Anthony DePalma is the author of “The Cubans: Ordinary Lives in Extraordinary Times.”

Millions of Cubans had never seen anything like the angry street protests that erupted in Havana and other Cuban cities over the weekend.

Twenty-seven years ago, a similar mix of hunger, frustration and fear pushed thousands into the streets in protest. But there was no social media to illuminate the unrest or preserve a record for posterity; Cubans relied on word of mouth in 1994 as discontent spread. Then as now, a motivating force was the realization that they lived in mortal danger from their own government.

Today, an incompetent pandemic response is killing Cubans. In 1994, the danger was more specific: According to survivors, Fidel Castro’s regime intentionally sank a tugboat carrying Cubans trying to flee to the United States. At least 37 men, women and children, including an infant, were drowned. Tuesday marks the anniversary of the tragedy.

Jorge García lost 14 members of his family, including a son and grandson. The tug they boarded that night, the Trece de Marzo, or 13th of March, was named for the day in 1957 when university students tried, but failed, to assassinate the Cuban dictator Fulgencio Batista.

I have interviewed survivors and relatives, including García, and the story they tell is harrowing. Three larger, faster steel-hulled Cuban tugboats pursued the 115-year-old wooden tug and caught up with it seven miles offshore, then turned high-powered firefighting water cannons on the occupants. Then, in the predawn dark, one of the pursuing boats rammed the stern of the Trece de Marzo and sank it.

The names of those who perished have never been published in Cuba, their bodies have never been recovered, and their demise has never been officially acknowledged with death certificates.

Cuban state-controlled media quoted survivors who faulted the adults on board for embarking on an illegal journey with an unsafe vessel that rightfully belonged to the Cuban people. But after they later escaped Cuba, the survivors said the statements had been coerced. Amnesty International called those who died “victims of extrajudicial execution.”

There were 31 survivors — they said the crews of the vessels that stopped them had refused to help, but eventually Cuban navy gunboats arrived and took them aboard.

The tale of what the Cuban government had done to its own people arrived amid the grimmest days of what the Castro government still calls the “special period” after the collapse of the Soviet Union severed Cuba’s economic lifeline. Already desperate from lack of food, fuel and electricity, Cubans seemed to find the Trece de Marzo’s fate the final straw.

“Story of tug’s sinking incited Cubans,” The Post later reported. Unrest broke out in the open. Crowds on the Havana sea wall shouted the once-unthinkable “Down with Fidel.” As enormous pressure grew, Castro threw open the coastline and Cubans by the thousands set off for the United States in rickety boats and rafts.
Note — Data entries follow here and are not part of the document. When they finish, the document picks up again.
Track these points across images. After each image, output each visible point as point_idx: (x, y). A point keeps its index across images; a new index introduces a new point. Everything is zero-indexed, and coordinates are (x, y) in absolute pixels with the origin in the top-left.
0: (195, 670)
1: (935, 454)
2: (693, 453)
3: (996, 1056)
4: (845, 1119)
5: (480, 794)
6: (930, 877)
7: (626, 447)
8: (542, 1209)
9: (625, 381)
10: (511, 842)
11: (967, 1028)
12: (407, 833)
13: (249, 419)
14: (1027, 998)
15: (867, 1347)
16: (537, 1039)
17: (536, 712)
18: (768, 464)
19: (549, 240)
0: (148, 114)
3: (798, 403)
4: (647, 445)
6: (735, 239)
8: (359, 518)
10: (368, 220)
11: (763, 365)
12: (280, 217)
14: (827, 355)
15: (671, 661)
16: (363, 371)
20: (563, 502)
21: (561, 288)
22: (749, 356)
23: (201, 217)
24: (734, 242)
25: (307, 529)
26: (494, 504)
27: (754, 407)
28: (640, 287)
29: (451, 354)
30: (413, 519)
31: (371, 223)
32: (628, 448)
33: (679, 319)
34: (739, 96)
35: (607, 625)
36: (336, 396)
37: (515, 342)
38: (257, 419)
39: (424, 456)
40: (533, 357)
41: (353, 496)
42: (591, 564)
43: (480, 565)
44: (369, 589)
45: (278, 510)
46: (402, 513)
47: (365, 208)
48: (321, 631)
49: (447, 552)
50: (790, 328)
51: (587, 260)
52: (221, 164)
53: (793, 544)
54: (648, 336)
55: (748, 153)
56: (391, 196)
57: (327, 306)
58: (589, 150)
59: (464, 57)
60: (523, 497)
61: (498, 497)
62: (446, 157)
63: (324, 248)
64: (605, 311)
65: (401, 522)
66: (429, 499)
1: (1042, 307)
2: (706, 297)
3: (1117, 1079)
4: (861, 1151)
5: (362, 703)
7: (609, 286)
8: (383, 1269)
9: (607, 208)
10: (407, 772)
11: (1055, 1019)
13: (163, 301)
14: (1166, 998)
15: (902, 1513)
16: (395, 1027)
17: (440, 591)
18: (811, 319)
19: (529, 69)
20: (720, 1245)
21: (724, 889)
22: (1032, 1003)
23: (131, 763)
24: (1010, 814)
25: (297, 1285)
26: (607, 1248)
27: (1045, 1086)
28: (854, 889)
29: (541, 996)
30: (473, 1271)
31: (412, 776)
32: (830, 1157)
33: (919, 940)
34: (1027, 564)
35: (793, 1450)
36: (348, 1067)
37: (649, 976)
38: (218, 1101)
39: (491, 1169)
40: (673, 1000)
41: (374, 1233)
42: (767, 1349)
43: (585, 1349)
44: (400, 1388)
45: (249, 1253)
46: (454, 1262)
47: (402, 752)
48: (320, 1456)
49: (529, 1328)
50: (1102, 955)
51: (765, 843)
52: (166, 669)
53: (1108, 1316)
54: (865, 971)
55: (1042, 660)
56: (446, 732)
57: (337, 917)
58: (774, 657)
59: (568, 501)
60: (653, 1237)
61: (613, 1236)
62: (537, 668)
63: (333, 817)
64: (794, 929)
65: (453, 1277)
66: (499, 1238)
When I talk to Cubans now, few know much about the sinking or the protests, but nearly all say things are worse than they were in 1994. Inflation is raging; food is again becoming scarce; and the pandemic deprives the economy, already wheezing from U.S. sanctions, of the euros and dollars it needs to survive. With the resignation in April of Raúl Castro as Communist Party leader, the government is run by bland bureaucrats not named Castro.

President Biden’s team has said that Cuba is not now a foreign policy priority. The White House is continuing the Trump administration’s sanctions as well as the six-decade-old economic embargo, which was condemned last month at the United Nations by nearly every country in the world — except the United States and Israel.

On Monday, Biden issued a statement in support of the Cuban people. But more is needed. Cuban security forces have taken back the streets for now, but what happened over the weekend was extraordinary. Marchers shouting “We are not afraid” should frighten a government that has long kept its people terrified of even whispering their complaints.

Ending the U.S. embargo now would deprive the regime of its routine excuse for all its failures. Too much else is wrong in Cuba for ending the embargo to somehow save the regime. It would send a powerful message to the Cuban people that the land of the free has heard their cries for freedom.

For years after the tugboat sinking, Jorge García tried to commemorate the July 13 anniversary, but Cuban authorities always intervened. This year, he has posted a video about the sinking on YouTube. He’s free to do that because, having left Cuba with the help of U.S. diplomats in 1999, he now lives in Florida.